Burkina Faso : régime corrompu et terreur djihadiste23/10/20192019Journal/medias/journalnumero/images/2019/10/2673.jpg.445x577_q85_box-0%2C104%2C1383%2C1896_crop_detail.jpg

Dans le monde

Burkina Faso : régime corrompu et terreur djihadiste

La population burkinabé vit une situation qui ne cesse de se dégrader. C’est un des résultats dramatiques de l’intervention militaire française débutée au Mali voisin en janvier 2013 et qui, loin de mettre fin au terrorisme, l’a au contraire disséminé dans toute la région.

Un tiers du pays échappe aujourd’hui à tout contrôle, notamment dans les zones frontalières du Mali et du Niger. Près de 500 000 personnes ont été obligées de fuir dans des régions plus sûres à l’intérieur du pays. Elles se sont réfugiées dans des familles voulant bien les accueillir ou sur des terrains de transit. La moitié sont arrivées ces trois derniers mois, car la situation s’aggrave de jour en jour. 2 000 écoles au moins ont été fermées, les rares centres de santé dévastés, et l’armée elle-même n’est pas épargnée. Le 19 août, la caserne de Koutougou avait été attaquée et 28 soldats tués. Les gradés, eux, avaient quitté les lieux un peu auparavant.
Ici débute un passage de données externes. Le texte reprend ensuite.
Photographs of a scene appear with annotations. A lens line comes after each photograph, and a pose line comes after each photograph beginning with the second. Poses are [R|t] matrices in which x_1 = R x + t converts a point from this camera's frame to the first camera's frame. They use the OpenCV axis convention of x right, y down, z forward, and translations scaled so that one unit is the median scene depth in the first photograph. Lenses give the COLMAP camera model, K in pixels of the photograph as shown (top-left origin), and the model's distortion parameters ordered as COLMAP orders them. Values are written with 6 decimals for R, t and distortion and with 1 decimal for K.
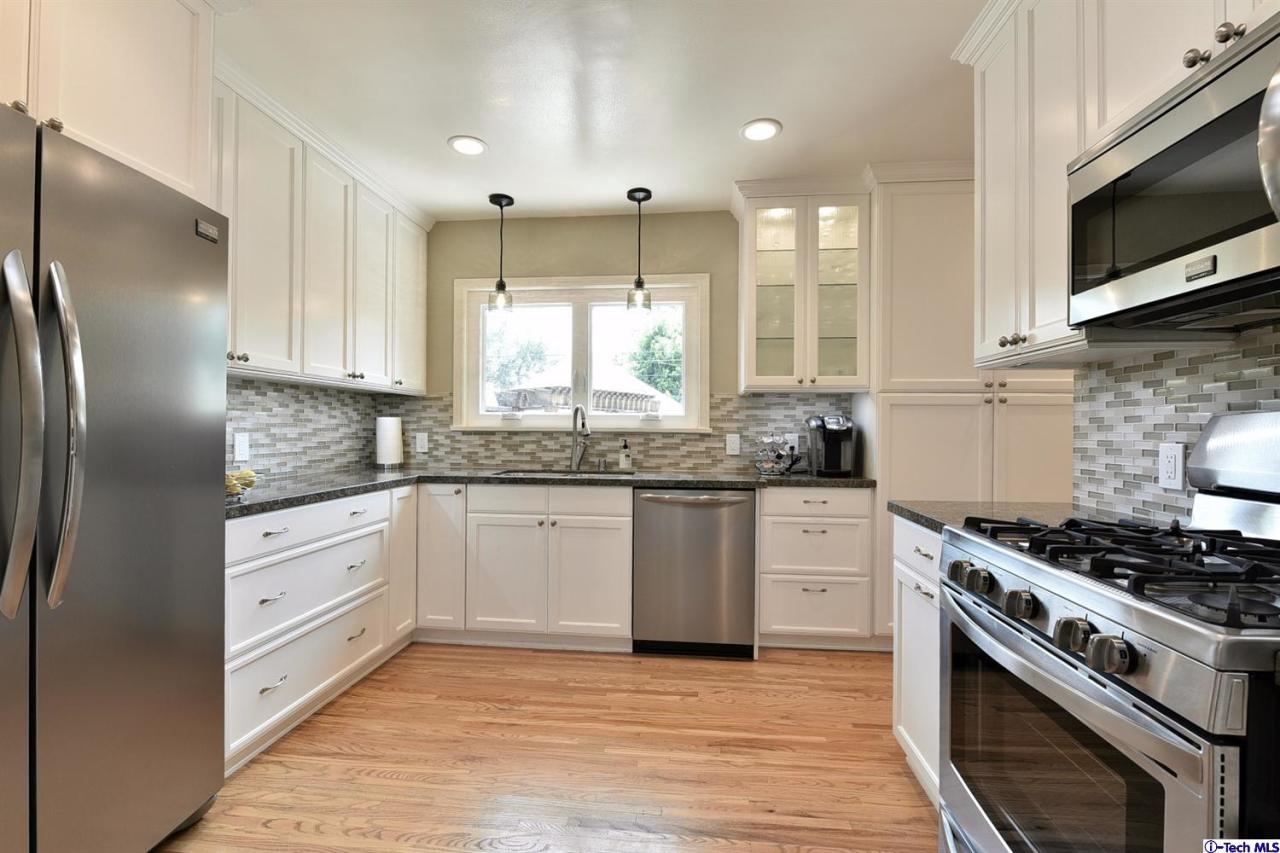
lens RADIAL K [[565.7, 0, 640.9], [0, 565.7, 427.3], [0, 0, 1]] dist [-0.005256, -0.000522]
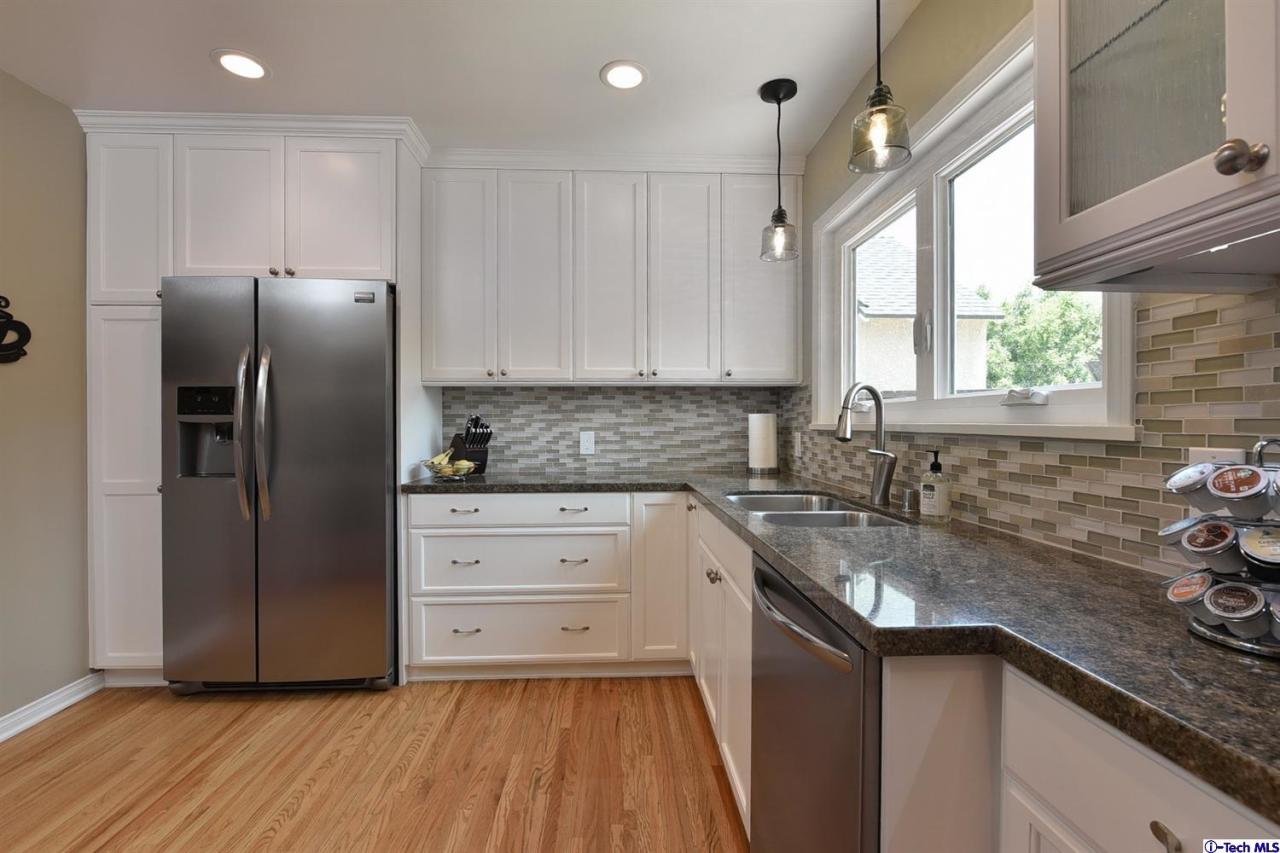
lens RADIAL K [[565.7, 0, 633.3], [0, 565.7, 427.8], [0, 0, 1]] dist [-0.005256, -0.000522]
pose [[0.144034, 0.000251, -0.989573, 0.432306], [0.006109, 0.999981, 0.001143, 0.001344], [0.989554, -0.006210, 0.144029, 0.787201]]
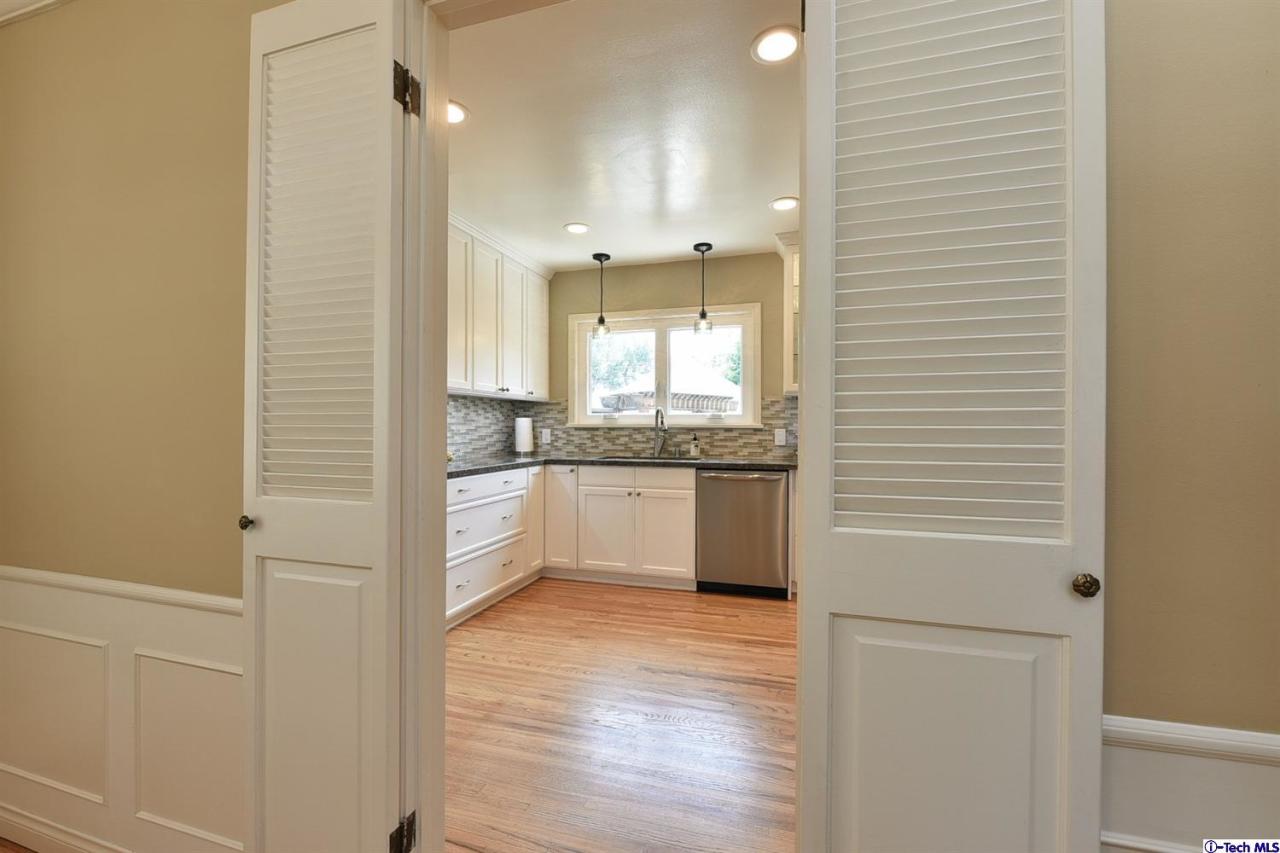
lens RADIAL K [[545.7, 0, 638.8], [0, 545.7, 427.0], [0, 0, 1]] dist [0.000906, -0.000032]
pose [[0.981813, -0.004799, -0.189792, 0.095280], [0.005617, 0.999977, 0.003772, 0.001244], [0.189770, -0.004769, 0.981817, -0.292745]]
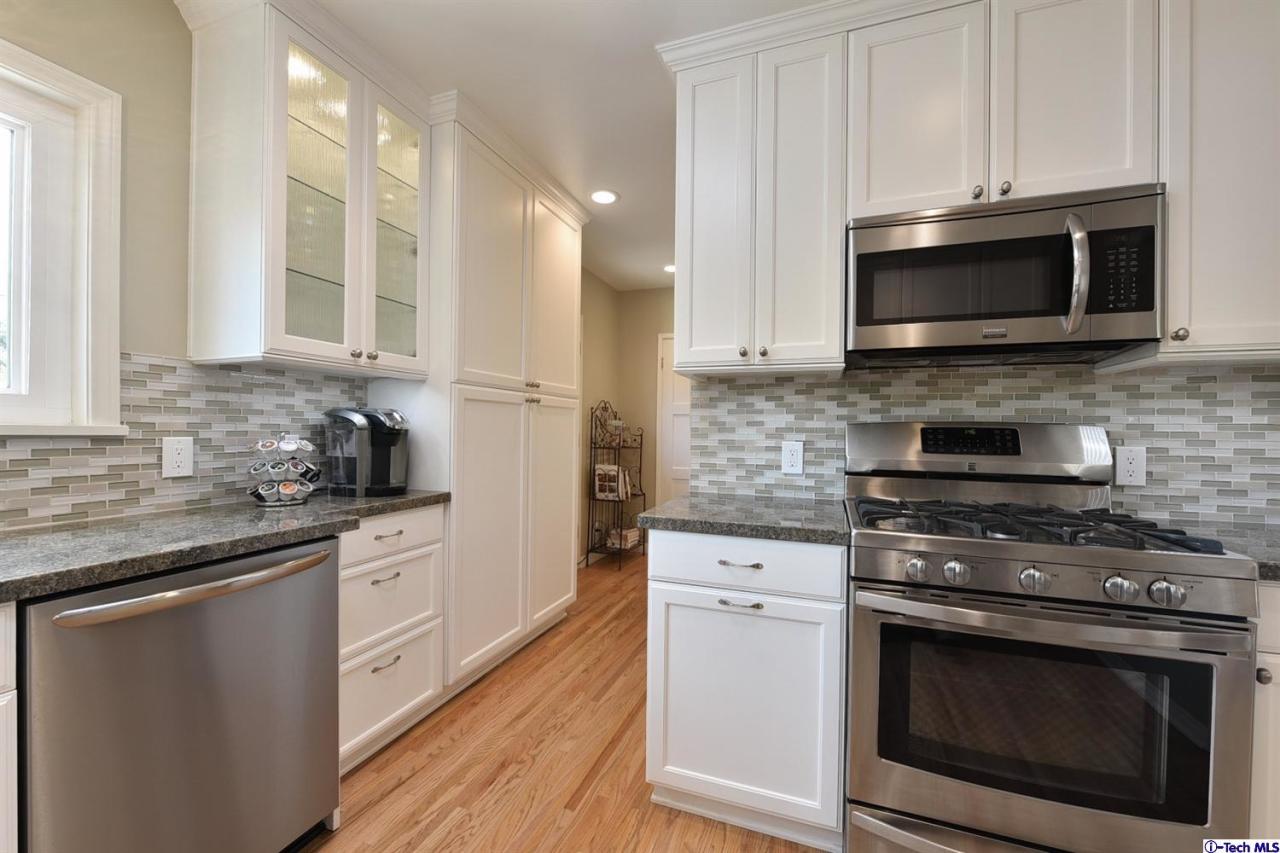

Comme au Mali voisin, la déliquescence de l’État burkinabé jette une partie des jeunes dans les bras des groupes djihadistes. Il y a cinq ans le dictateur Blaise Compaoré avait dû quitter le pouvoir et s’enfuir sous la pression de la population, mobilisée dans la rue contre la corruption de son régime. Mais depuis, et alors que l’actuel président Marc Roch Christian Kaboré avait promis une tolérance zéro contre la corruption, celle-ci est partout présente. Il ne se passe pas de jour sans que la presse révèle des cas de malversation, de fraude ou de racket. Cela n’empêche pas leurs auteurs de jouir de la plus totale impunité de la part d’un appareil d’État composé pour une bonne part de personnes recyclées de l’ancien régime. L’armée elle-même en est victime, et se retrouve moins bien équipée que les djihadistes. Les sommes toujours en hausse affectées au budget de la défense se perdent dans les hautes sphères de l’état-major, leur destination étant couverte par le secret défense.

Les villageois sont pris dans ce réseau de prédations et de malversations. Les groupes armés djihadistes terrorisent la population, mais l’armée burkinabé n’est pas moins crainte. Non seulement elle est bien incapable de protéger les habitants, mais les soldats débarquent dans des familles sous prétexte que l’un de ses membres a rejoint les groupes armés, tuant, pillant et s’en prenant parfois au village tout entier. Et, comme au Mali voisin, le gouvernement n’hésite pas à instrumentaliser les divisions ethniques, les milices mossies attaquant les Peuls accusés en bloc d’être des djihadistes.

Le gouvernement français envisage maintenant une intervention militaire plus importante, celle de l’opération Barkhane, au Burkina-Faso. Son souci n’est pas tant la situation dramatique de la population que le risque que, avec l’État burkinabé, ne s’effondre une barrière empêchant les djihadistes de pénétrer massivement dans un pays comme la Côte d’Ivoire, autrement plus important pour les intérêts de l’impérialisme français. Mais, comme au Mali, l’intervention militaire française est bien impuissante à enrayer cette menace. En soutenant des régimes corrompus, elle sert au contraire de carburant au développement des groupes armés djihadistes.